The backend emits analysis.json containing a TSApplication with three top-level keys:

{
"symbol_table": {
"src/index.ts": { ... },
"src/services/user.ts": { ... }
},
"call_graph": [
{ "source": "src/index.main", "target": "src/services/user.UserService.getUser", ... }
],
"external_symbols": {
"express.Router.get": { "name": "get", "module": "express", ... }
},
"entrypoints": {}
}

The symbol_table is a dictionary mapping project-relative file paths to TSModule objects. Each module contains:

  • imports and exports: statement-level detail (module specifier, binding name, type-only markers)
  • classes, interfaces, enums, type_aliases: top-level named types, each with its own structure
  • functions: module-level functions
  • namespaces: recursive containers (same shape as modules)
  • variables: module-scope declarations
  • comments: all JSDoc and inline comments
  • is_tsx, is_declaration_file: file metadata flags

TSClass represents a single class declaration:

{
name: "UserService",
signature: "src/services/user.UserService", // stable ID
comments: [ ... ],
decorators: [ ... ], // @Injectable, @Entity, etc.
base_classes: [ ... ], // extends + implements (mixed)
implements_types: [ ... ], // just interfaces
type_parameters: [ ... ], // <T, U extends Base>
methods: {
"getUser": { ... }, // TSCallable
"saveUser": { ... }
},
attributes: {
"logger": { type: "Logger", is_readonly: true }
},
is_abstract: false,
is_exported: true,
is_ambient: false,
start_line: 10,
end_line: 45
}

The call_graph is an array of edges (TSCallEdge) in identity-only form: each edge records the exact signatures of caller and callee (never dangling):

{
source: "src/services/user.UserService.getUser",
target: "src/db.Database.fetchById",
type: "CALL_DEP",
weight: 1,
provenance: ["tsc"], // "tsc" | "codeql" | other
tags: { "ts.dispatch": "rta" } // RTA subtype expansion tag
}

When the analyzer encounters a call to an imported library function, it creates a phantom node (a synthetic TSExternalSymbol) so the call-graph edge points somewhere real:

{
signature: "express.Router.get",
name: "get",
module: "express",
kind: "function",
is_external: true
}

Disable phantoms with --no-phantoms if you want the graph to be internal-only.

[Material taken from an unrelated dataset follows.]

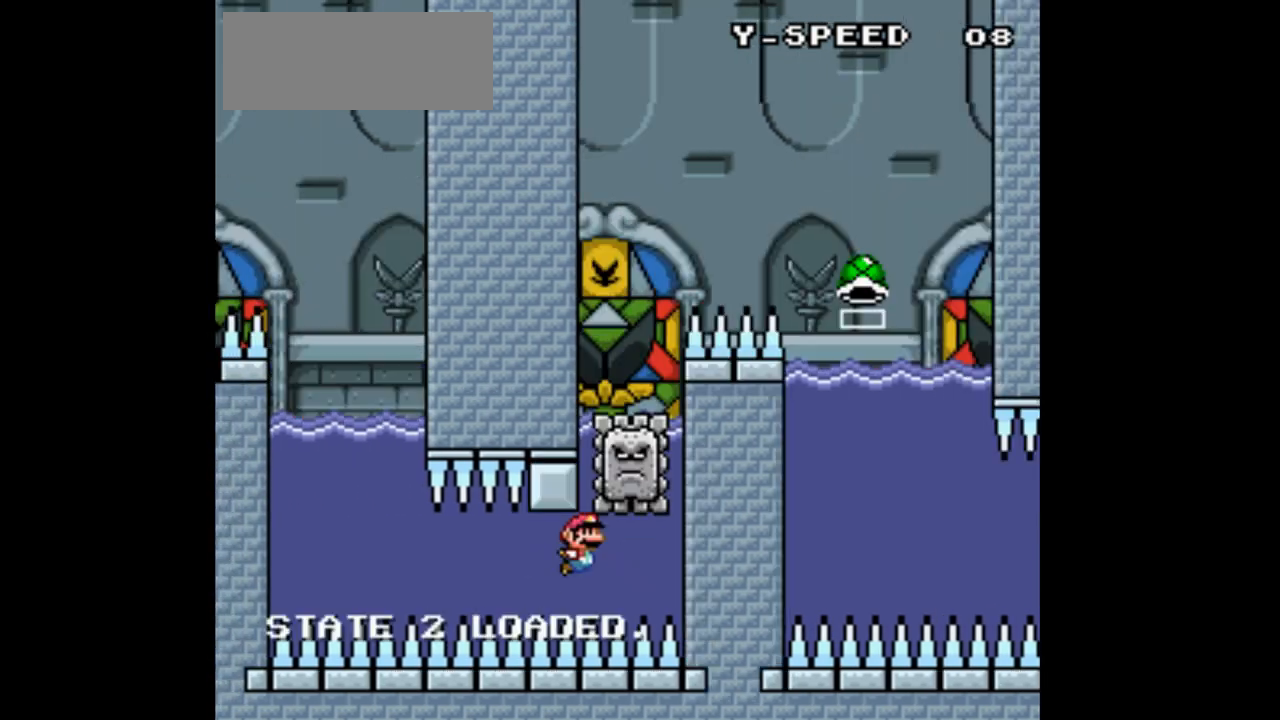
Gameplay with a controller (Nintendo layout); each line is a JSON object with the inputs held at the frame after it. "events" lists button and stick changes between this image and that frame as [ms after this image, input, new state], when the widget could be followed in between. Not read: L1 L3 R1 R3.
{"buttons": ["Y", "DPAD_DOWN"], "events": [[67, "B", "up"], [67, "DPAD_DOWN", "up"], [267, "DPAD_DOWN", "down"], [333, "B", "down"], [467, "B", "up"]]}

Unlike Java or Python, TypeScript brings several language-specific constructs that codeanalyzer-ts models as first-class citizens:

FeatureSupportDetails
InterfacesFullSeparate interfaces{} collection; queryable separately from classes
Type aliasesFullTSTypeAlias with aliased type text and type parameters
EnumsFullDiscriminated collection; members with computed/literal values
NamespacesFullRecursive containers; same structure as modules
Type parametersFull<T, U extends Base = Default> structured on classes, callables, aliases
DecoratorsStructuredname, qualified_name, positional_arguments[], keyword_arguments{} (for framework entrypoint detection)
ModifiersTyped fieldsaccessibility, is_static, is_async, is_readonly, is_abstract, is_optional, is_ambient
Overload signaturesFulloverload_signatures[] on the implementation callable
JSXTrackedis_tsx flag on modules
Declaration filesTrackedis_declaration_file flag; useful for filtering

TypeScript support in the Python SDK is coming soon. When available, you will be able to analyze TypeScript projects with the same CLDK facade as Java and Python:

from cldk import CLDK
from cldk.analysis import AnalysisLevel
analysis = CLDK(language="typescript").analysis(
project_path="/path/to/ts/project",
analysis_level=AnalysisLevel.call_graph,
)
# All familiar methods:
print(analysis.get_classes()) # Dict[str, TSClass]
graph = analysis.get_call_graph() # networkx.DiGraph

All signatures follow one canonical signatureOf() rule: project-relative file path (without extension) + dot-separated members. For example:

  • Module-level function: src/index.getConfig
  • Method: src/services/user.UserService.getUser
  • Constructor: src/models/User.User.constructor
  • Namespace member: src/api.v1.ApiRouter.get

This ensures every call-graph edge points to a real symbol-table entry.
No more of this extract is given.